Being detained under the Mental Health Act
So what are the consequences for the patient? Obviously, these sections allow for the person to be detained against their will, and this is an example of a due process of law which allows for someone to be deprived of their liberty. If the person were to abscond and be absent from hospital without permission, they could be taken into custody by hospital staff or a police officer and returned to hospital.
Sections 2 and 3 (although not section 136) allow for someone to be given medical treatment, even if they do not want it. There are certain safeguards built into this, so that after a period of medication being given against their will, the Mental Health Act requires an independent doctor to give a second opinion as necessity.
So far, I’ve discussed the implications for the patient once they have been detained, however many people are concerned about the longer term implications of having been on a section of the Mental Health Act, such as what will it do for my job prospects, or travelling abroad.
Mental Health Act and employment
Newly issued guidelines issued to police forces in England and Wales, say it would not always be appropriate to disclose the use of Section 136 by the police to potential employers. Police records are consulted as part of Disclosure and Barring (DBS) checks by employers, required for people applying for jobs working with vulnerable people. New Home Office guidance says that unless there was other information held by the police regarding behaviour which might be relevant to someone’s job application, then use of Section 136 should not be disclosed. You can view this guidance here.
Home Office guidance suggests some other questions to be considered before revealing information about someone’s mental disorder. Having looked at these questions, I think these could be a useful way of deciding how any information you hold about someone might be shared.
- Relevant – have you clearly established a clear and current risk to the vulnerable?

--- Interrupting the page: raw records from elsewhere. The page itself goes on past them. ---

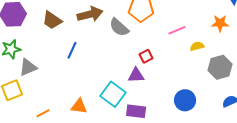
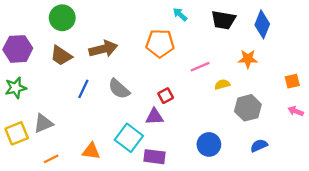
gray semicircle: (119, 27) -> (119, 89), moved
gray triangle: (28, 67) -> (43, 123), moved

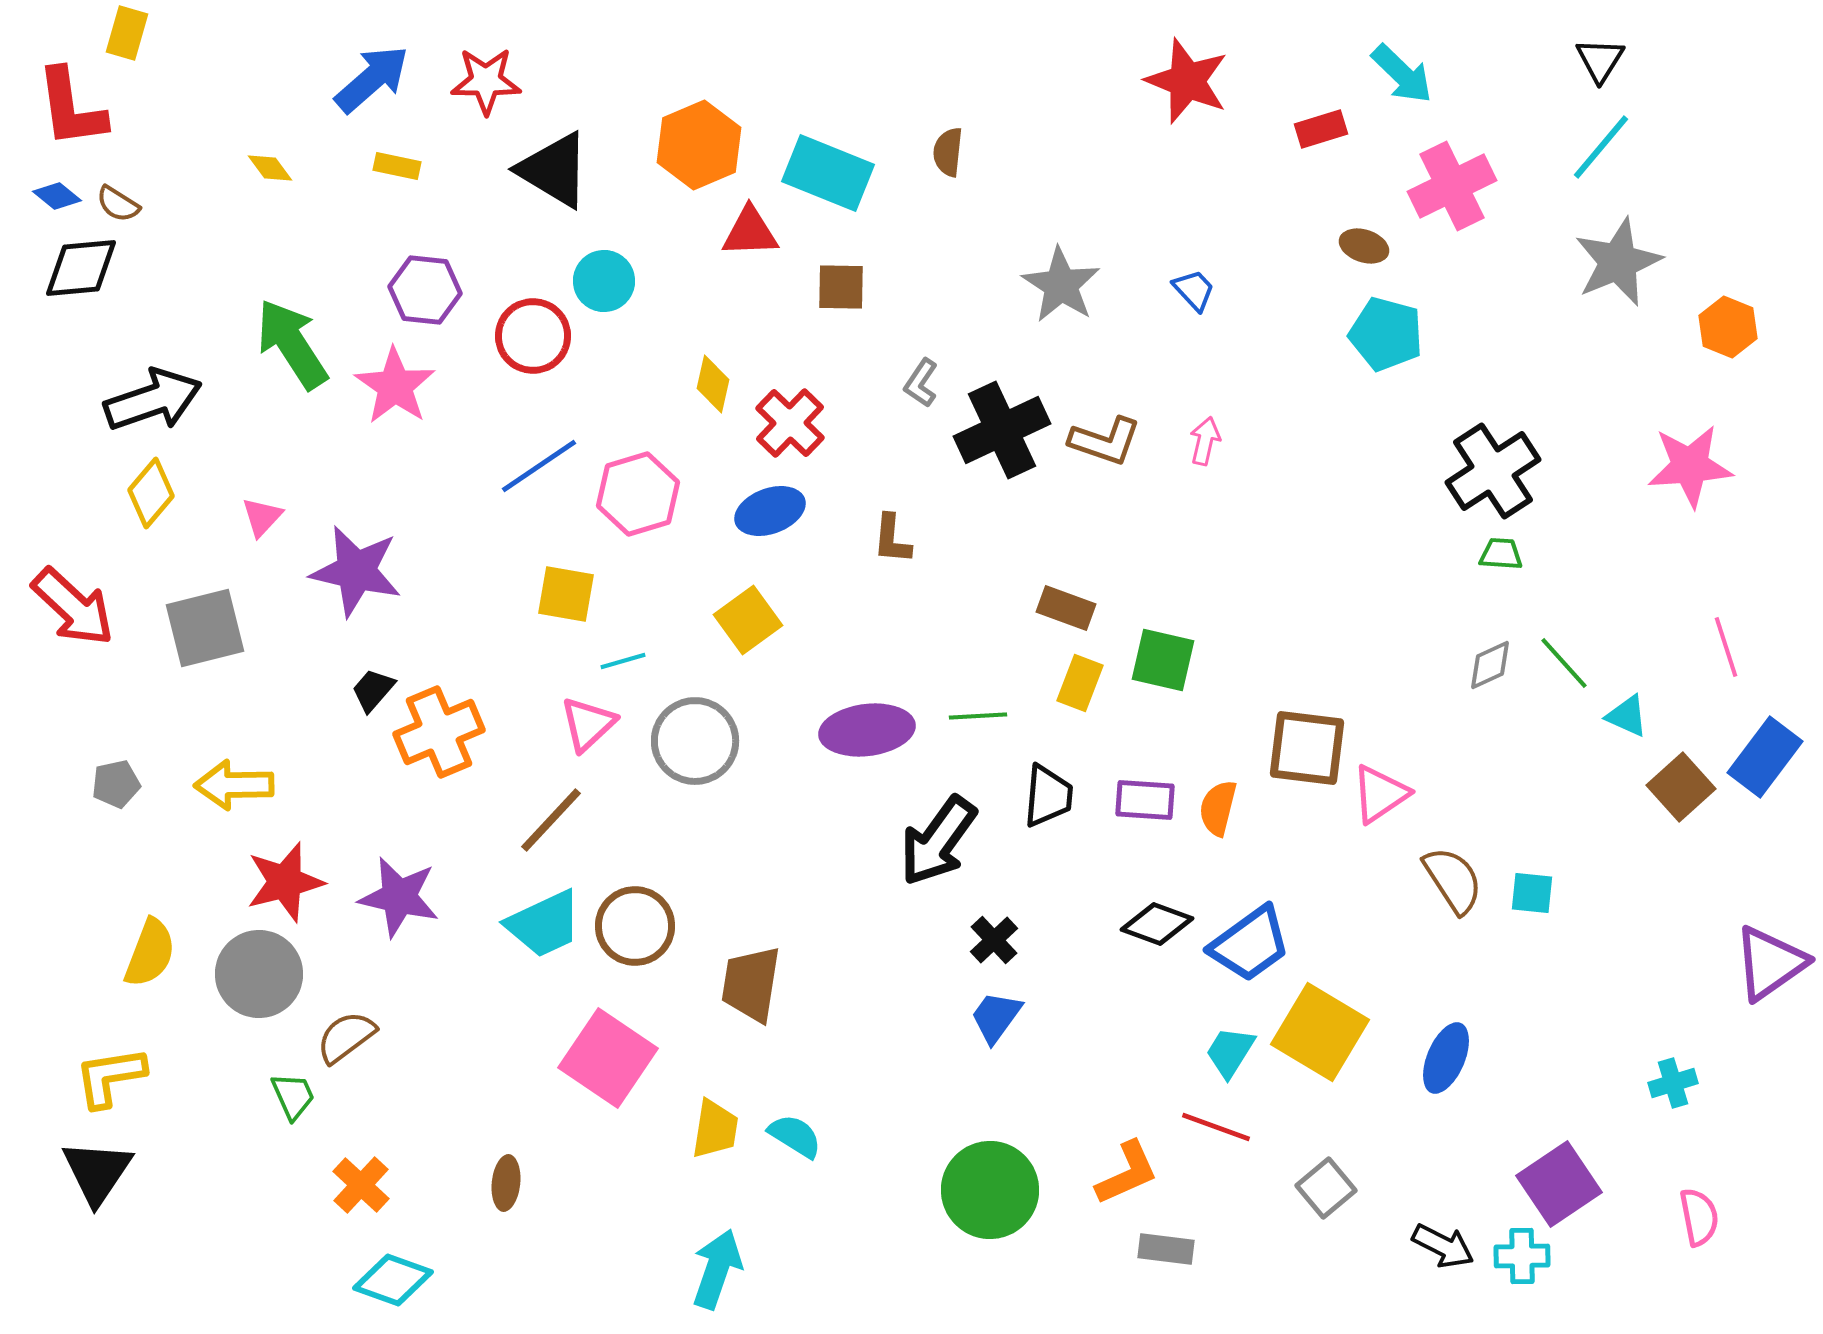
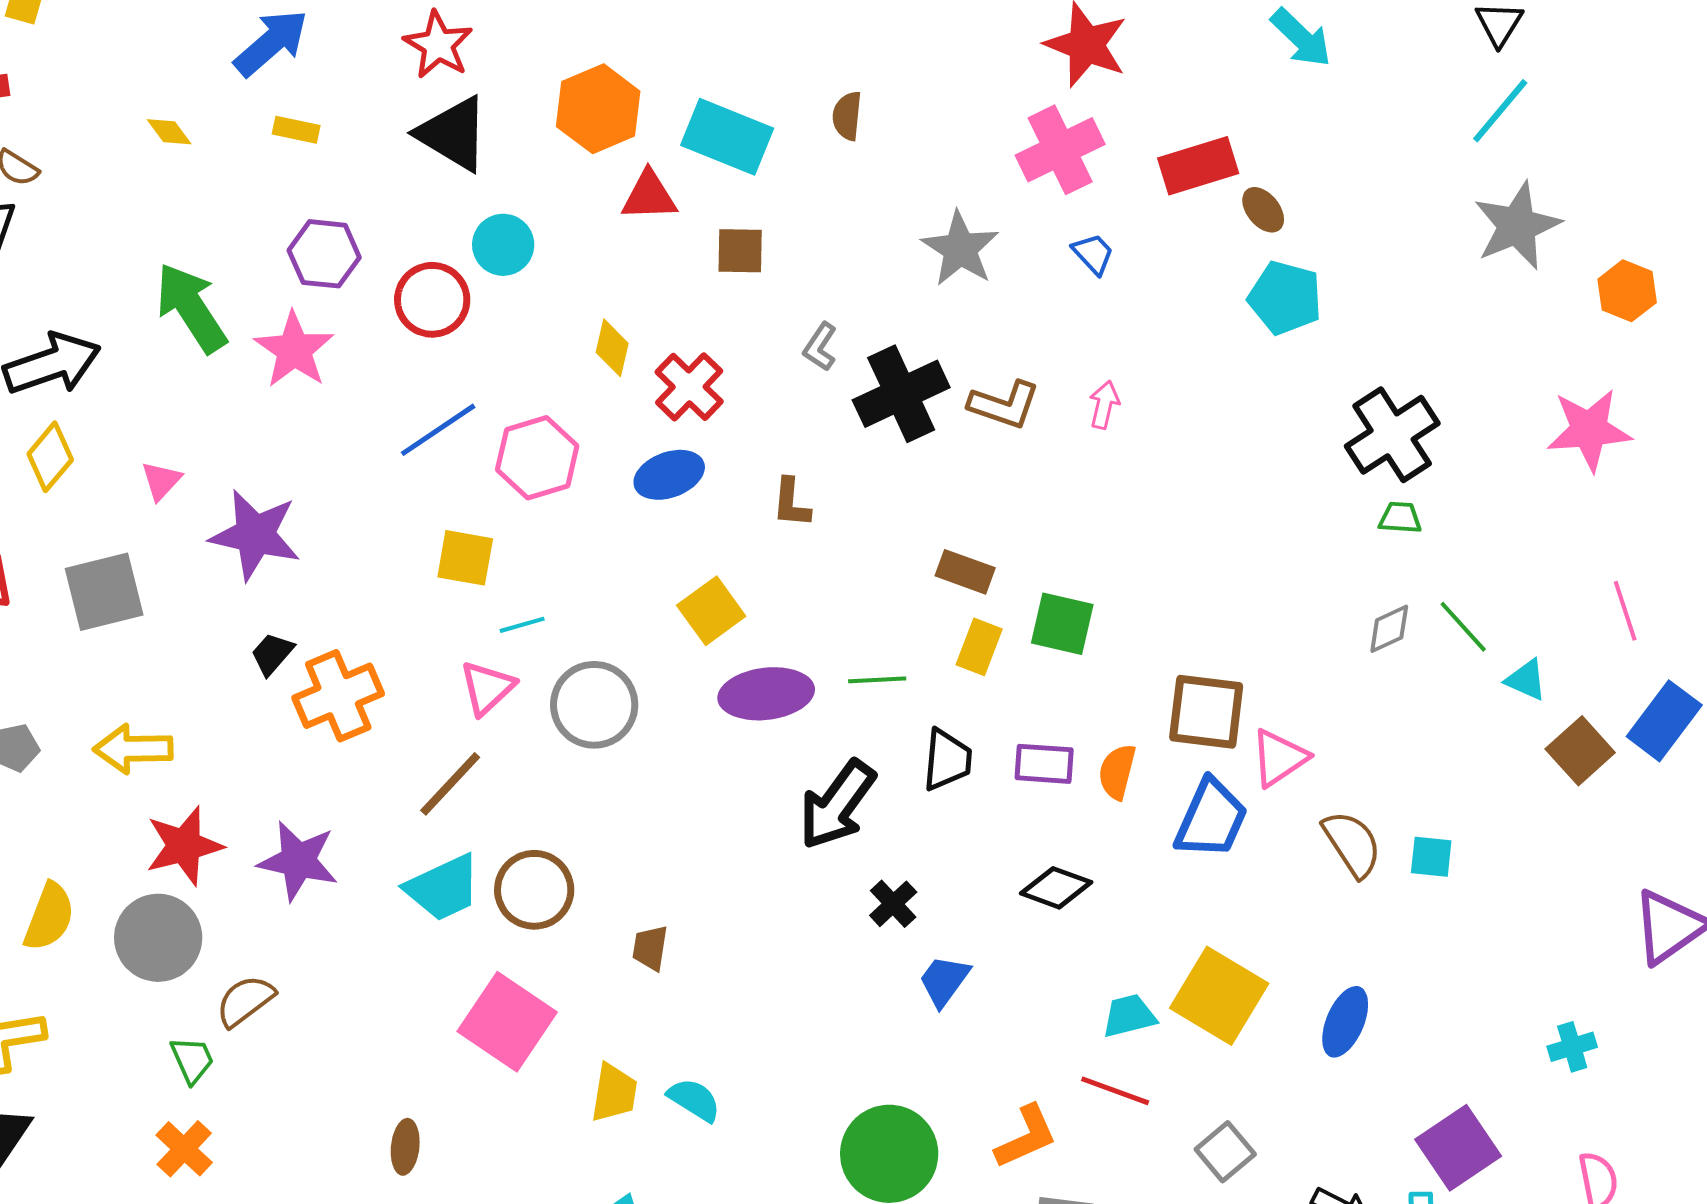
red star: (486, 81) -> (438, 45), moved, turned 30
red rectangle: (1321, 129) -> (1198, 166), moved, size x1.5
pink cross: (1452, 186) -> (1060, 150), moved
brown ellipse: (1364, 246) -> (1263, 210), turned 33
yellow square: (748, 620) -> (711, 611), moved
blue trapezoid: (1250, 944) -> (1211, 819), moved, turned -30
brown trapezoid: (751, 984) -> (650, 948), size x0.6
blue trapezoid: (996, 1017) -> (944, 981), moved
cyan trapezoid: (1230, 1052) -> (1129, 1016), turned 44
orange cross: (361, 1185) -> (184, 1149), moved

- Substantiation – is your information hearsay or confirmed by a qualified party?
- Proportionate – would disclosure be proportionate in this instance?

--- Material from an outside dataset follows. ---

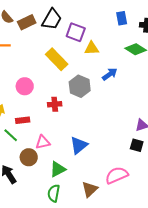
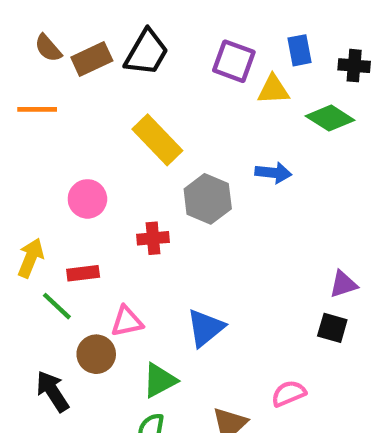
purple square: (76, 32) -> (234, 61), moved
yellow triangle: (92, 48) -> (273, 90), moved
blue arrow: (110, 74) -> (273, 173), turned 42
pink semicircle: (117, 175) -> (289, 394), size x0.7

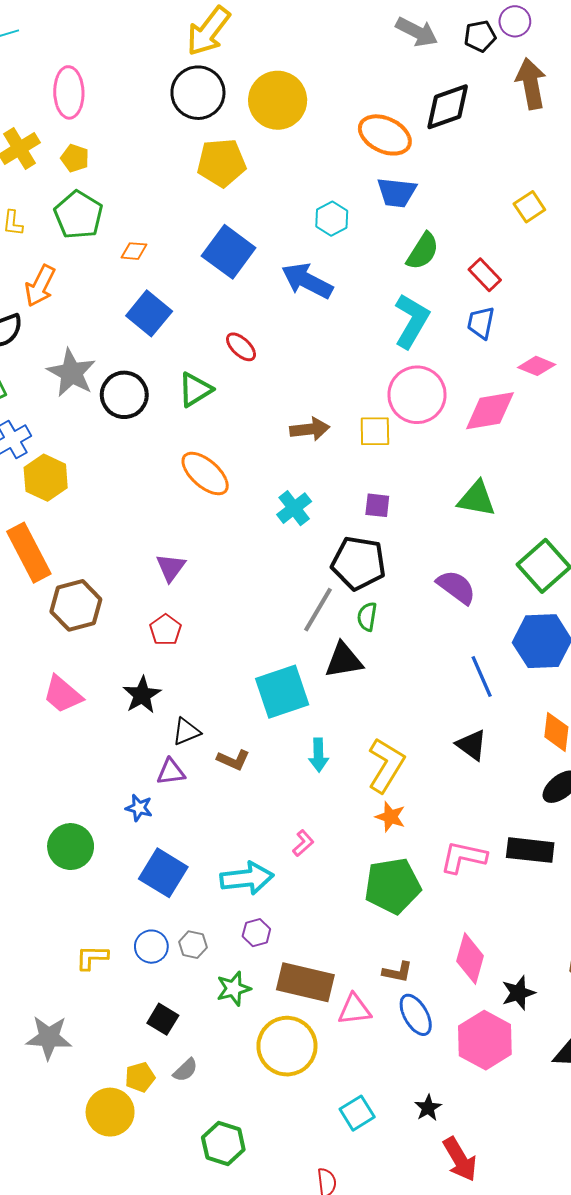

- Representation – do you need to check or confirm pertinent aspects of the information?
- Ought to – is disclosure necessary? Have you assessed the impact on the applicant?
- Reasonable– are your opinions/conclusions reasonable?

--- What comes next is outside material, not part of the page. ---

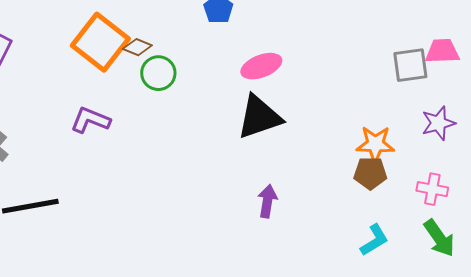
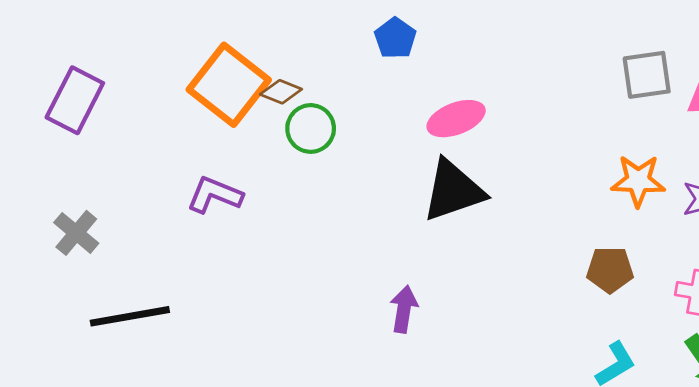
gray square: (410, 65) -> (647, 75), moved
orange star: (375, 144) -> (638, 181), moved
purple arrow: (267, 201) -> (404, 309), moved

- Final disclosure text – are you disclosing more than is justified? Is it balanced?
Sometimes people say you won’t be able to travel abroad if you’ve been detained in hospital. There is certainly a rigorous process in obtaining a visa to travel to some countries, and the United States and China are countries often cited. Interestingly, the application process to enter these countries does not mention hospital detention records. The USA’s Electronic System for Travel Authorisation application form asks if you have or have had a mental disorder and a history of behaviour associated with the disorder that may pose or has posed a threat to your property, safety or welfare or that of others. China’s visa application form asks if you are experiencing serious mental disorder.
Similarly, if you were applying for travel insurance, companies will ask about any pre-existing conditions such as mental disorder. However, may not use that information in a discriminatory way. The Equality Act 2010 indicates that for people with mental disorder there might be circumstances in which your application for insurance could be treated differently (for example a higher premium) but that must be on the basis of reasonable evidence. MIND, the national mental health charity, produce a very useful guide about insurance cover and mental health that can be downloaded here.
Finally the issue of voting, of which I have written about in a previous blog which you can read here. People who have been detained under Section 2 or 3 of the Mental Health Act are fully entitled to vote in local and national elections.